In 2016, the median earnings of young adult males who worked full time, year round were higher than the corresponding median earnings of young adult females at every level of educational attainment. For example, the median earnings of young adult males with an associate's degree were $43,000 in 2016, while those of their female counterparts were $31,900. The median earnings of young adult male high school completers were $34,700, compared with $28,000 for their female counterparts.
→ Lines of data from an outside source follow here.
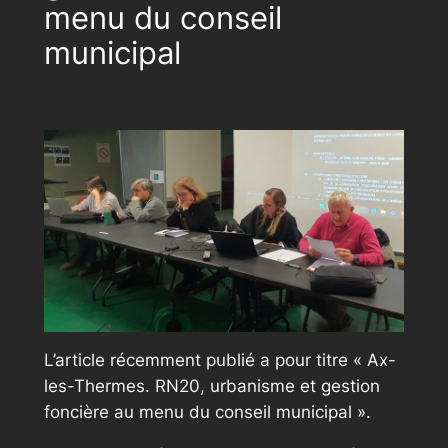
menu du conseil
municipal
L’article récemment publié a pour titre « Ax-
les-Thermes. RN20, urbanisme et gestion
foncière au menu du conseil municipal ».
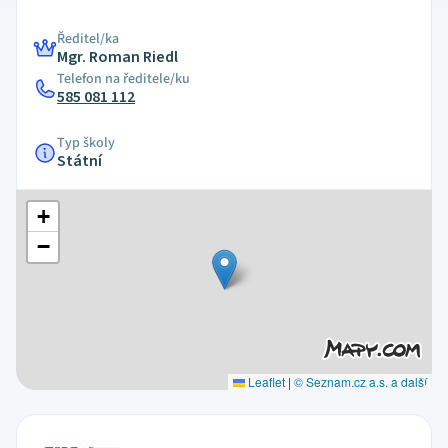
Ředitel/ka
Mgr. Roman Riedl
Telefon na ředitele/ku
585 081 112
Typ školy
Státní
+
−
Leaflet
|
© Seznam.cz a.s. a další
The median earnings of White young adults who worked full time, year round exceeded the corresponding median earnings of Black and Hispanic young adults at most attainment levels in 2016, except for those with a master's or higher degree, where there were no measurable differences in median earnings between White ($61,100), Black ($59,700), and Hispanic ($55,700) young adults. In addition, the median earnings of White young adults ($50,000) with a bachelor's degree were not measurably different from those of their Black counterparts ($45,800). Among those with a bachelor's degree and those with a master's or higher degree, Asian young adults had higher median earnings than their White, Black, and Hispanic peers. For example, the median earnings in 2016 for young adults with a bachelor's degree were $59,700 for Asian young adults, $50,000 for White young adults, $45,800 for Black young adults, and $44,700 for Hispanic young adults.


1 The labor force consists of all civilians who are employed or seeking employment.
2 Constant dollars based on the Consumer Price Index, prepared by the Bureau of Labor Statistics, U.S. Department of Labor.